During the day, they passed several other villages and by the end of the day, there were only five boats left, though several other boats joined them as they stopped for the night, stopping early in the afternoon. Tents, food and two chairs appeared. Manueline sat in one of them and called the old woman over to her. She told the old woman to sit on the ground. She asked about the villages they had passed; what were their names, what happened to them when the boat people went to them. The old woman shrugged her shoulders saying the names didn't matter. The people went to them and told them that death had come among them, that they could stay in their villages and wait for it to come again or they could get up and follow it now. Death was calling to them. The personification of death had come into the world and they would be fools to think the world could ever be the same again.

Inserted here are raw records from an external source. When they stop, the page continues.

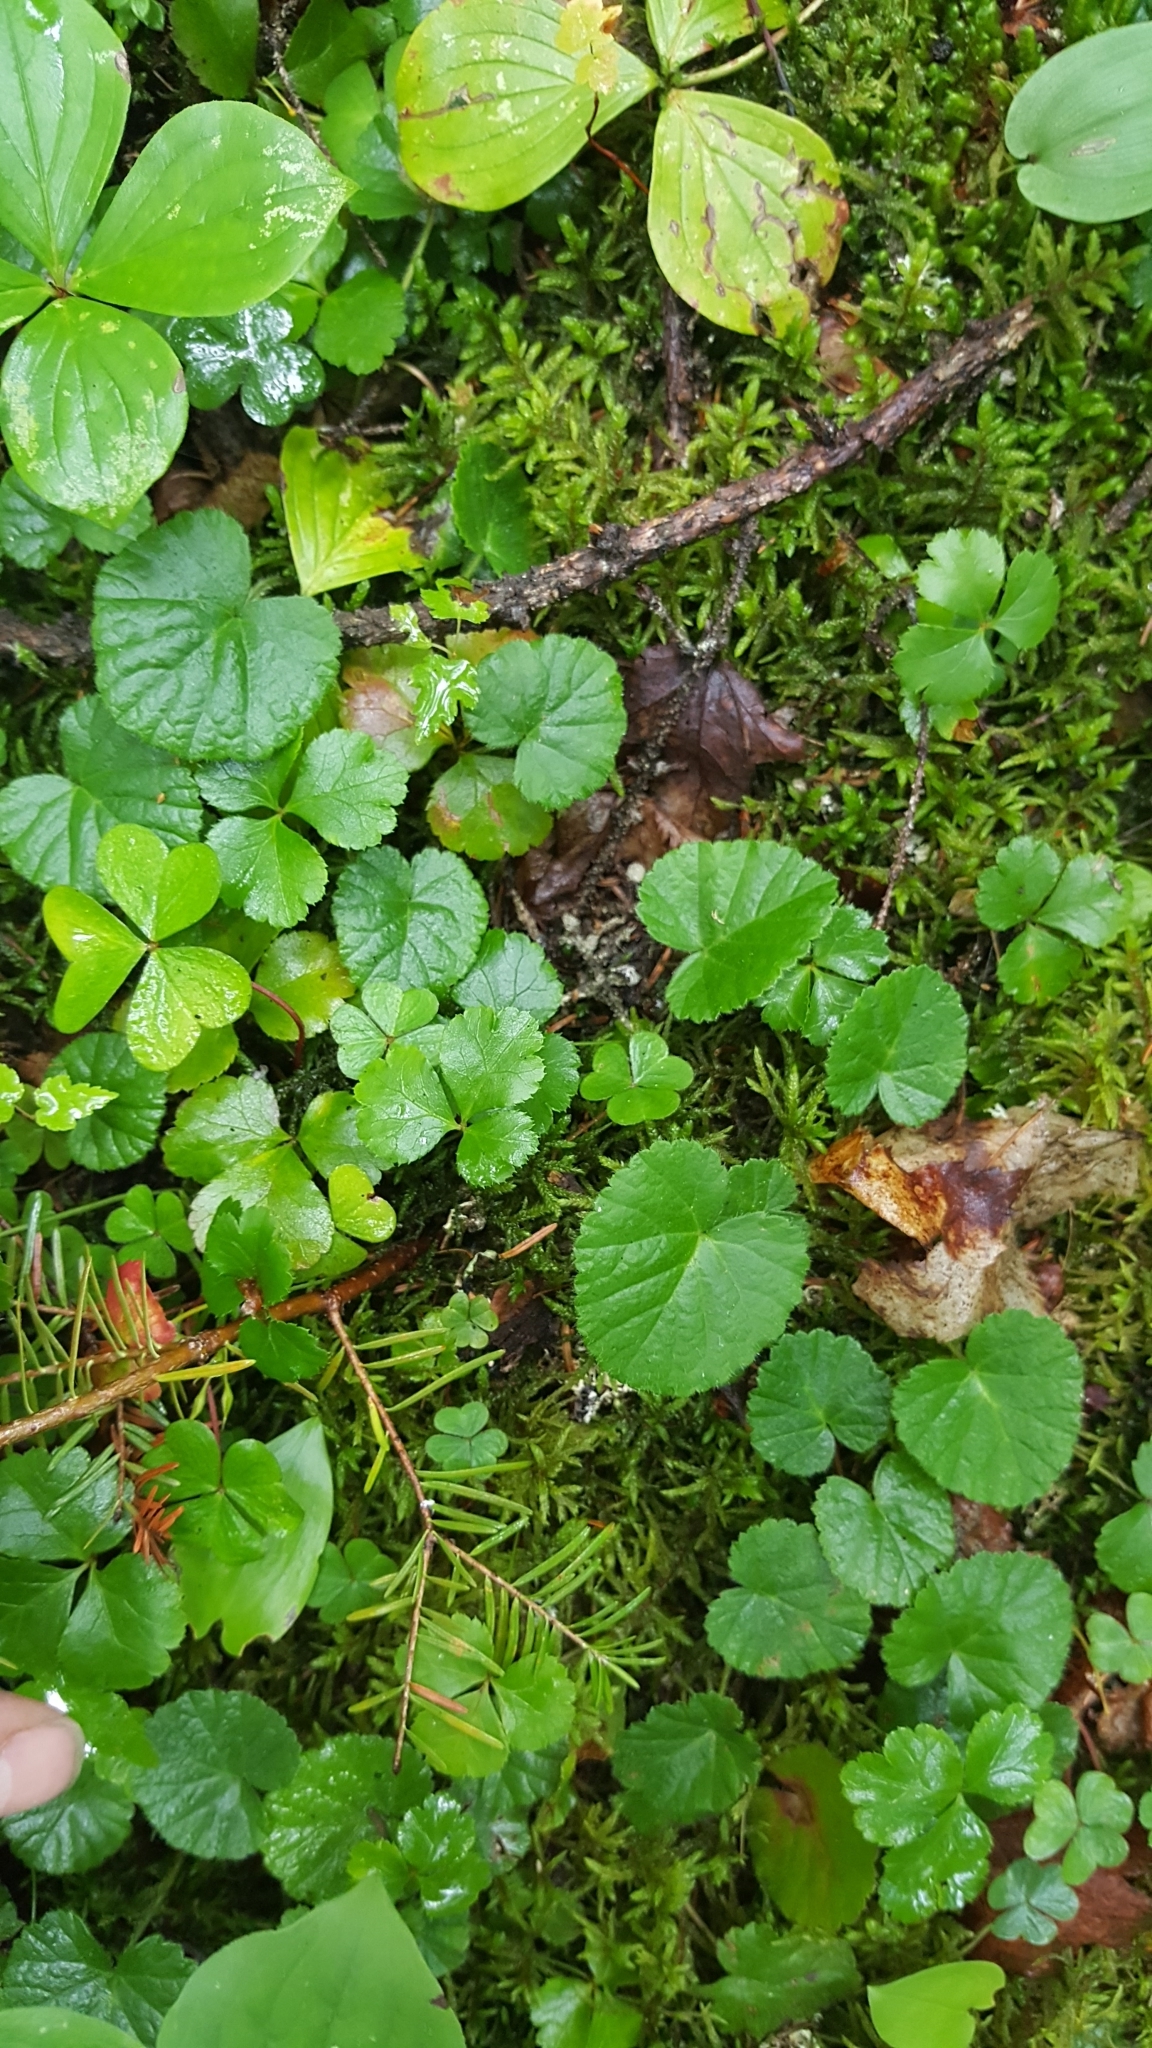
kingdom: Plantae
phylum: Tracheophyta
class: Magnoliopsida
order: Rosales
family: Rosaceae
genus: Dalibarda
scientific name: Dalibarda repens
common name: Dewdrop
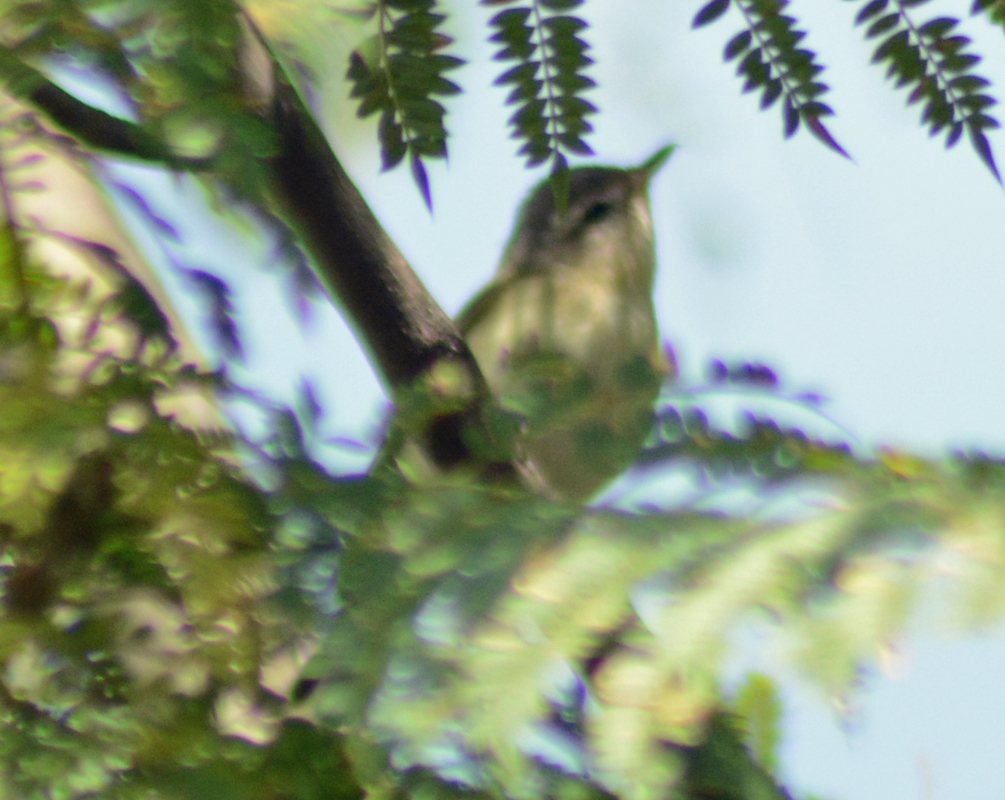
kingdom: Animalia
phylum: Chordata
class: Aves
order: Passeriformes
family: Vireonidae
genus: Vireo
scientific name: Vireo gilvus
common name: Warbling vireo
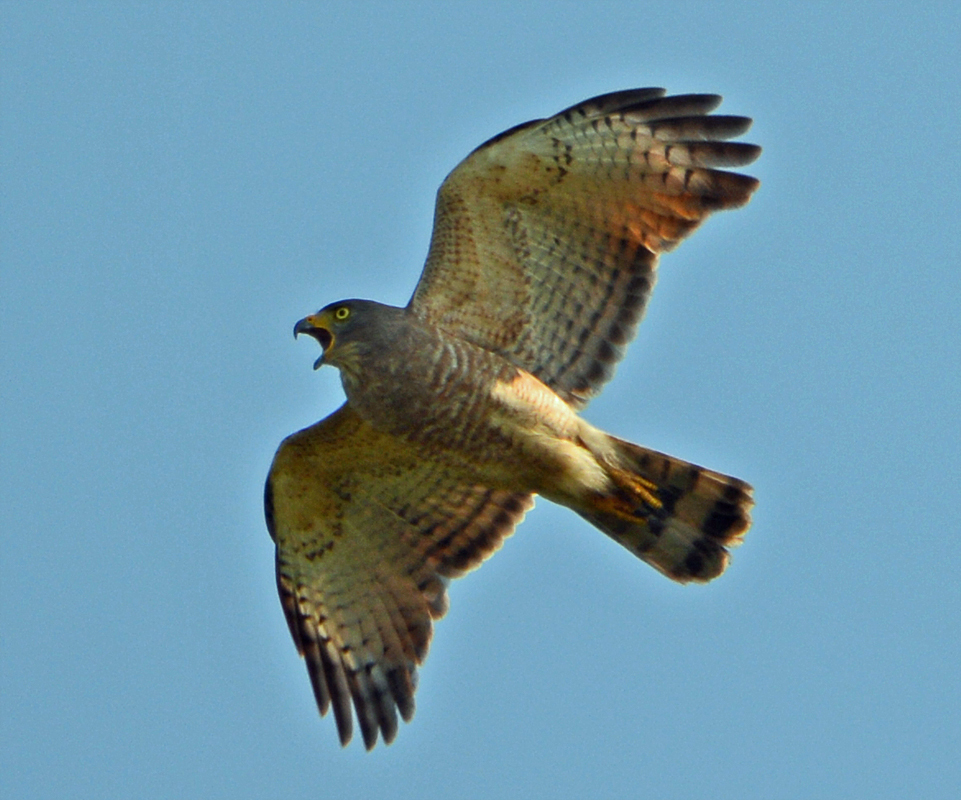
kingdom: Animalia
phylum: Chordata
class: Aves
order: Accipitriformes
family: Accipitridae
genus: Rupornis
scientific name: Rupornis magnirostris
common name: Roadside hawk
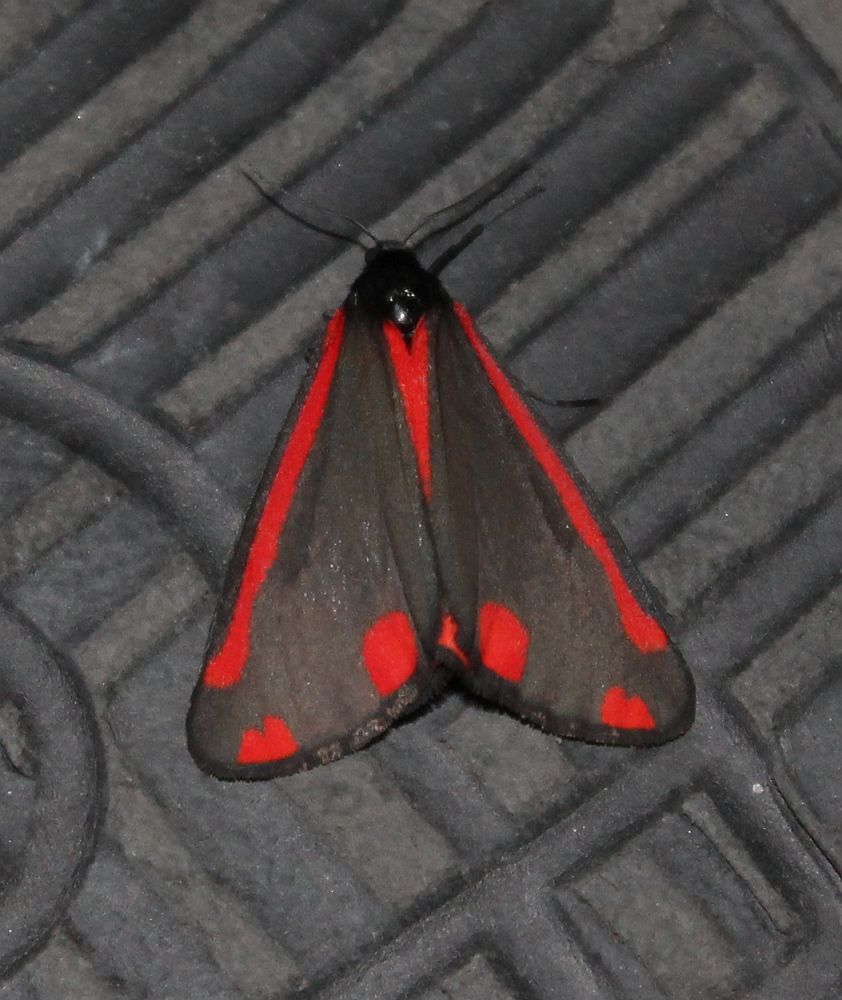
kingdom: Animalia
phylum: Arthropoda
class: Insecta
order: Lepidoptera
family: Erebidae
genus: Tyria
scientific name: Tyria jacobaeae
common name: Cinnabar
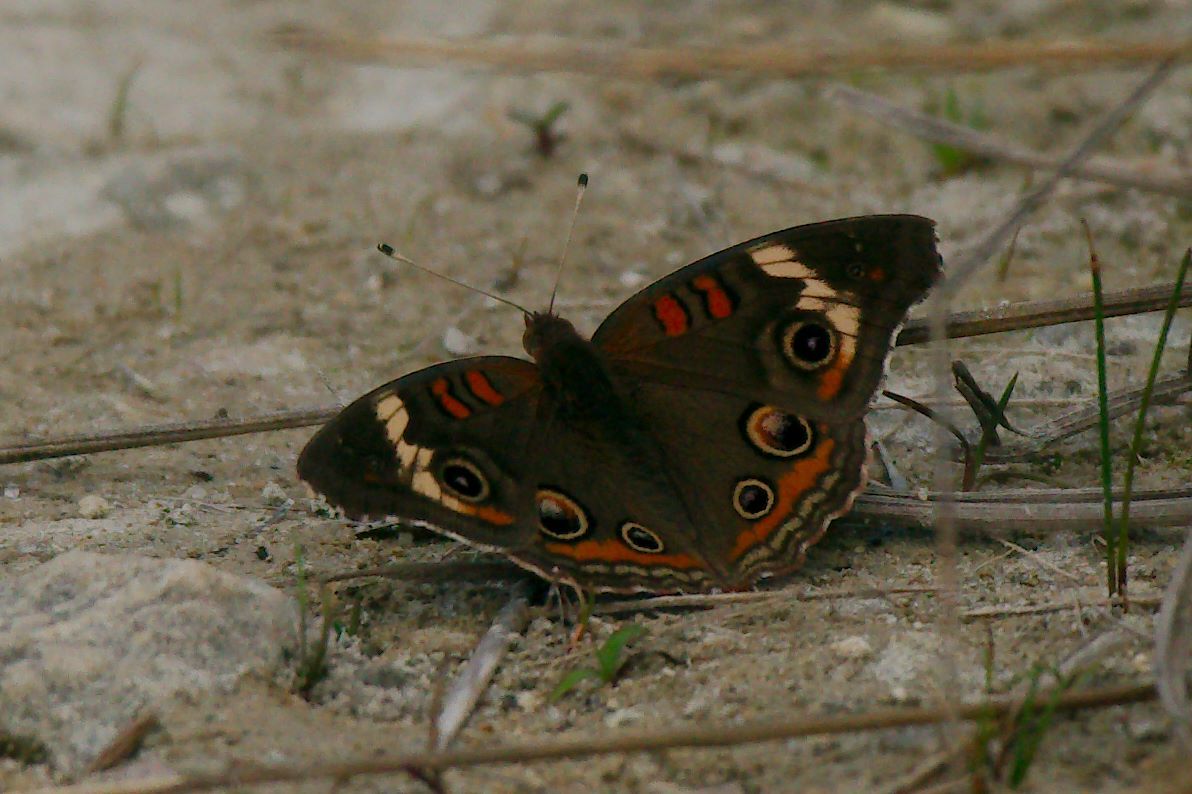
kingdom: Animalia
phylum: Arthropoda
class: Insecta
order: Lepidoptera
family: Nymphalidae
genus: Junonia
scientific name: Junonia coenia
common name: Common buckeye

She shrugged her shoulders again, "Some people ignore the call, some people choose to come. In that first large village that we passed today, some of the local people became angry and tried to drive the boat people away. Many of the village people said they would come, there was fighting. They burnt the village. See, almost all of them are coming. She pointed upstream towards a huge straggling crowd of boats that was coming down in the gathering dusk towards them. The boats stopped upstream and downstream from where they were. Manueline sat eating the evening meal, disturbed by the noise of the people on the beach.

She called the old woman over telling her, "Come, walk with me." They walked together up the beach through the rough camps made by the boat people. Manueline walked with the old woman on one side, the wolf on the other. They came upon a man beating a woman as a group of people stood by and watched. Manueline cried out that they should stop. At first, the people didn't know who she was but then they realized and they pulled the man off, separating him from the woman. The man was angry and fearful at the same time, claiming the woman was his and she was unfaithful to him. Manueline spoke with anger in her voice and her expression, "No one belongs to anyone else. Anyone making such a claim deserves death."

She turned her back on them hearing a brief anguished cry from the man followed by silence. Manueline walked on with the old woman; the rumor of her coming spread up the beach ahead of her. Several people came to her, prostrating themselves on the ground asking her to intercede in something or pass judgment. Some, mostly men, she ignored. To others, she listened briefly and spoke for or against them, making it clear she would tolerate no violence or intimidation between the people on the beach. In truth, she cared very little for them but she recognized she would have to impose some sort of order or they would just become a mob.

Twice she heard people speak against her or against Wals. Both times they died, killed by the people around them. The second time she interfered, too late to save the man involved but she told them, if people didn't want to be there, they should be sent away, there was no need to kill them. They would die in the end anyway. Manueline walked both up and down the beach returning eventually to sit with Wals before she sent him off to bed and went to bed herself. The wolf left, hunting in the night. She heard him howling at the moon and dreamt of the forest, dark and warm on a summer night.